Nostalgie quand tu nous tiens…
Avant d’être un adolescent durant les années 90 j’ai été un
enfant durant les 80. Enfance, age de l’innocence et de vulnérabilité. Par
manque d’élément de comparaison on assimile comme une éponge l’esthétique de
l’époque, pour le meilleur et pour le pire, et alors que nos gouts se font de
plus en plus construits et réfléchis à mesure que les années passent, on garde
souvent cette petite faiblesse pour les mélodies de notre enfance.
Le monde de la culture est une spirale, si en apparence on
tourne en rond, et beaucoup d’artistes se construisent sur les épaules de leurs
ainées cannibalisant riffs, structures et mélodies, quand on change de
perspective on voit qu’il y a heureusement une dimension ajoutée. Peut-être que
c’est mon conditionnement qui parle mais en terme de récurrence les années 80
me semblent revenir sans cesse, globalement comme dans le détail. De Taylor
Swift à Grimes en passant par Arcade fire, finissent par faire un crochet par
ces années fluorescentes. Un petit pillage et ça repart. D’autres groupes ont
fait de cette période leur fief et limitent leurs horizons à cette décennie. Il
y a même un courant musical entièrement dédié à cette nostalgie devenue style
de vie : la retrowave.
Dans les confins du genre, affinant leurs mélodies et leur
maîtrise des machines, des artistes ont pu se développer album après album,
puis arrive un moment ou le terrain de jeu menace de devenir une cage
étouffante. La gestuelle jusqu’ici légère est guettée par la répétition de
trop.
Après des albums parfaitement maîtrisés, the Midnight et
index code deux figures fortes du genre, chacun dans son pays, chacun à son
échelle, se retrouvent pour leur dernière production (« Nocturnal »

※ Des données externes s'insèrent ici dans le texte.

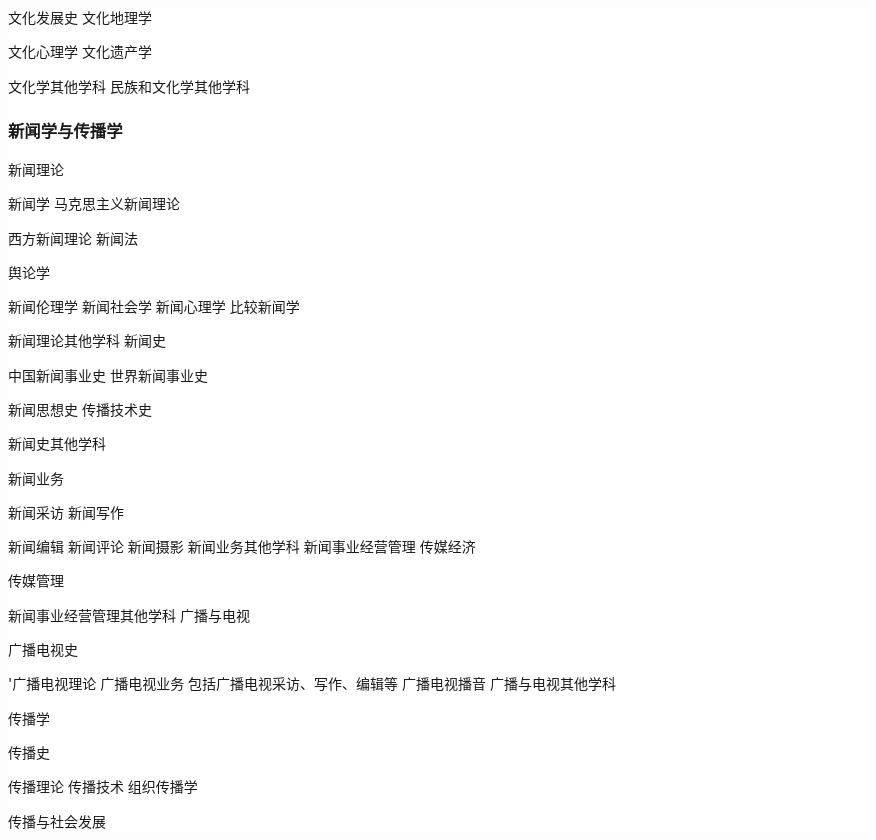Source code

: 文化发展史
文化地理学

文化心理学
文化遗产学

文化学其他学科
民族和文化学其他学科

### 新闻学与传播学

新闻理论

新闻学
马克思主义新闻理论

西方新闻理论
新闻法

舆论学

新闻伦理学
新闻社会学
新闻心理学
比较新闻学

新闻理论其他学科
新闻史

中国新闻事业史
世界新闻事业史

新闻思想史
传播技术史

新闻史其他学科

新闻业务

新闻采访
新闻写作

新闻编辑
新闻评论
新闻摄影
新闻业务其他学科
新闻事业经营管理
传媒经济

传媒管理

新闻事业经营管理其他学科
广播与电视

广播电视史

'广播电视理论
广播电视业务
包括广播电视采访、写作、编辑等
广播电视播音
广播与电视其他学科

传播学

传播史

传播理论
传播技术
组织传播学

传播与社会发展

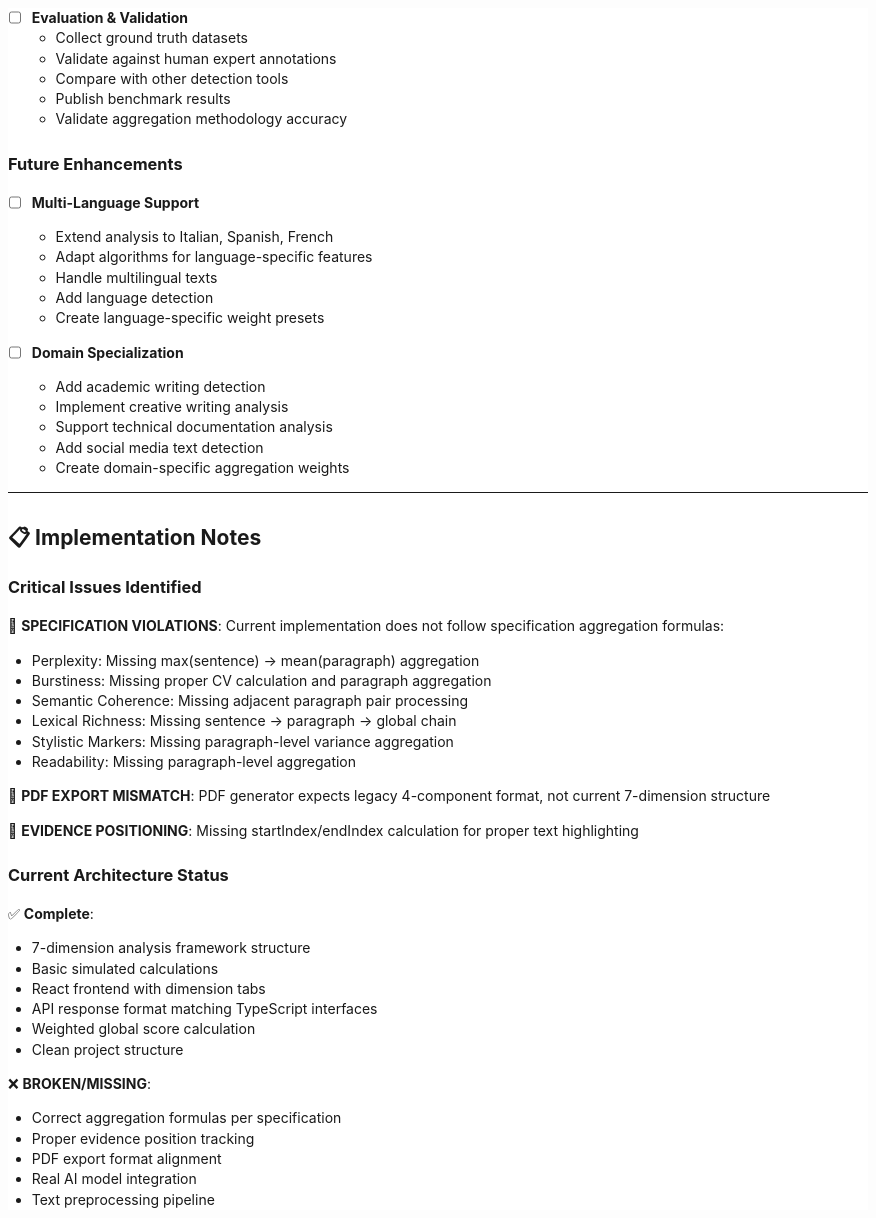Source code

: - [ ] **Evaluation & Validation**
  - Collect ground truth datasets
  - Validate against human expert annotations
  - Compare with other detection tools
  - Publish benchmark results
  - Validate aggregation methodology accuracy

### Future Enhancements
- [ ] **Multi-Language Support**
  - Extend analysis to Italian, Spanish, French
  - Adapt algorithms for language-specific features
  - Handle multilingual texts
  - Add language detection
  - Create language-specific weight presets

- [ ] **Domain Specialization**
  - Add academic writing detection
  - Implement creative writing analysis
  - Support technical documentation analysis
  - Add social media text detection
  - Create domain-specific aggregation weights

---

## 📋 Implementation Notes

### Critical Issues Identified
🚨 **SPECIFICATION VIOLATIONS**: Current implementation does not follow specification aggregation formulas:  
- Perplexity: Missing max(sentence) → mean(paragraph) aggregation  
- Burstiness: Missing proper CV calculation and paragraph aggregation  
- Semantic Coherence: Missing adjacent paragraph pair processing  
- Lexical Richness: Missing sentence → paragraph → global chain  
- Stylistic Markers: Missing paragraph-level variance aggregation  
- Readability: Missing paragraph-level aggregation  

🚨 **PDF EXPORT MISMATCH**: PDF generator expects legacy 4-component format, not current 7-dimension structure  

🚨 **EVIDENCE POSITIONING**: Missing startIndex/endIndex calculation for proper text highlighting  

### Current Architecture Status
✅ **Complete**:  
- 7-dimension analysis framework structure
- Basic simulated calculations 
- React frontend with dimension tabs
- API response format matching TypeScript interfaces
- Weighted global score calculation
- Clean project structure

❌ **BROKEN/MISSING**:  
- Correct aggregation formulas per specification
- Proper evidence position tracking  
- PDF export format alignment
- Real AI model integration
- Text preprocessing pipeline
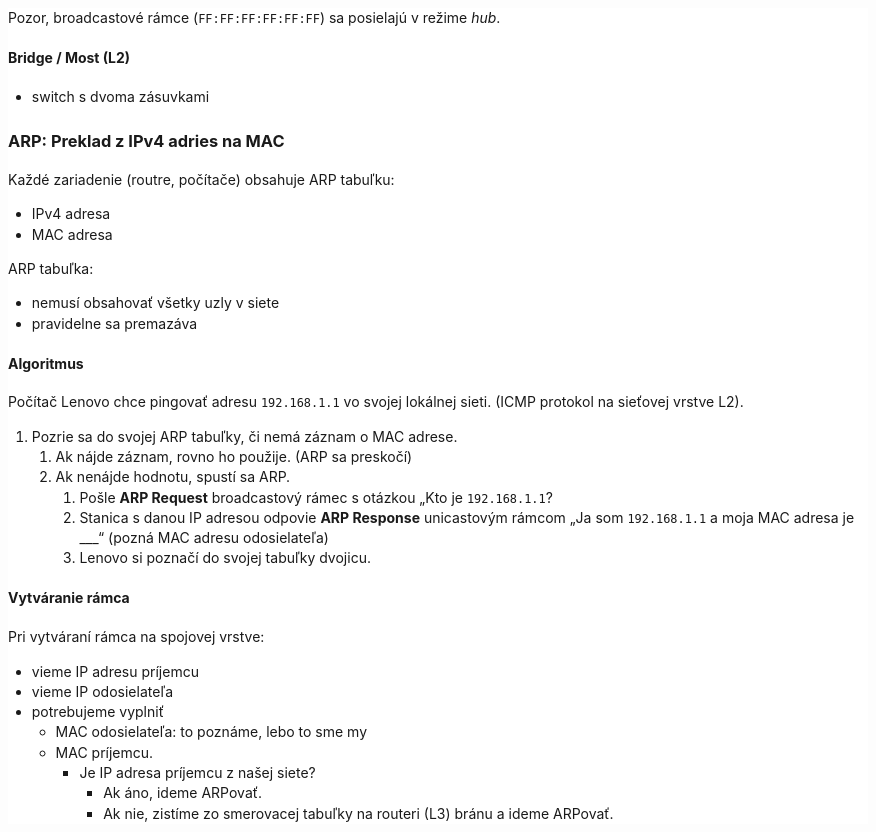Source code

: Pozor, broadcastové rámce (`FF:FF:FF:FF:FF:FF`) sa posielajú v režime
*hub*.

#### Bridge / Most (L2)

-   switch s dvoma zásuvkami

### ARP: Preklad z IPv4 adries na MAC

Každé zariadenie (routre, počítače) obsahuje ARP tabuľku:

-   IPv4 adresa
-   MAC adresa

ARP tabuľka:

-   nemusí obsahovať všetky uzly v siete
-   pravidelne sa premazáva

#### Algoritmus

Počítač Lenovo chce pingovať adresu `192.168.1.1` vo svojej lokálnej
sieti. (ICMP protokol na sieťovej vrstve L2).

1.  Pozrie sa do svojej ARP tabuľky, či nemá záznam o MAC adrese.
    1.  Ak nájde záznam, rovno ho použije. (ARP sa preskočí)
    2.  Ak nenájde hodnotu, spustí sa ARP.
        1.  Pošle **ARP Request** broadcastový rámec s otázkou „Kto je
            `192.168.1.1`?
        2.  Stanica s danou IP adresou odpovie **ARP Response**
            unicastovým rámcom „Ja som `192.168.1.1` a moja MAC adresa
            je \_\_\_“ (pozná MAC adresu odosielateľa)
        3.  Lenovo si poznačí do svojej tabuľky dvojicu.

#### Vytváranie rámca

Pri vytváraní rámca na spojovej vrstve:

-   vieme IP adresu príjemcu
-   vieme IP odosielateľa
-   potrebujeme vyplniť
    -   MAC odosielateľa: to poznáme, lebo to sme my
    -   MAC príjemcu.
        -   Je IP adresa príjemcu z našej siete?
            -   Ak áno, ideme ARPovať.
            -   Ak nie, zistíme zo smerovacej tabuľky na routeri (L3)
                bránu a ideme ARPovať.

pour le premier et « Nostalgia » pour le second) peut être deux pas
après le sommet de leur art. Arrivé au sommet à moins d’avoir les yeux fixé sur
un ailleurs et de nouvelles hauteurs j’ai peur qu’ils ne se retrouvent par la
suite à gâcher leur talent en tournant en rond.
A mon avis ce problème ne se limite pas à la seule
retrowave, tout artiste après avoir peaufiné son approche doit apprendre à
l’abandonner pour passer à autre chose, ou s’il préfère mettre un peu moins de
radicalité dans son évolution, il doit vivre de nouvelles choses, se nourrir
d’autres sources, pour pouvoir faire le pas de côté nécessaire et envisager la
suite avec un peu de neuf dans le regard.
Alors que dire de « Nostalgia »? C’est un EP
chouettement produit, avec de très bons moments. J’ai l’impression que la
production massive finit par étouffer une certaines sensibilité et oblige Index
code à jouer des muscles de manière un peu trop systématique et donc à des
endroit ou un peu de douceur aurait pu être bienvenu. Pour moi le cœur de ce troisième
EP c’est le morceau « Fragile » où Emanuel Allier, l’artiste derrière
le projet Index Code tombe les armes et montre qu’il en a encore beaucoup sous
le pied.
Pour moi cet EP ferme de manière presque gracieuse un
chapitre pour l’artiste, qui est arrivé au bout du fil conducteur qui lie ces
trois formats courts. Emanuel Allier qui n’est pas à son premier changement de
peau et de projet a la culture, la ressource et le cœur nécessaire pour pouvoir
nous emmener la prochaine fois vers un autre ailleurs. Je suis très curieux de
savoir quel sera sa prochaine direction, et en attendant je vais m’écouter de
nouveau cet EP fort sympathique et je vous conseille d’en faire autant.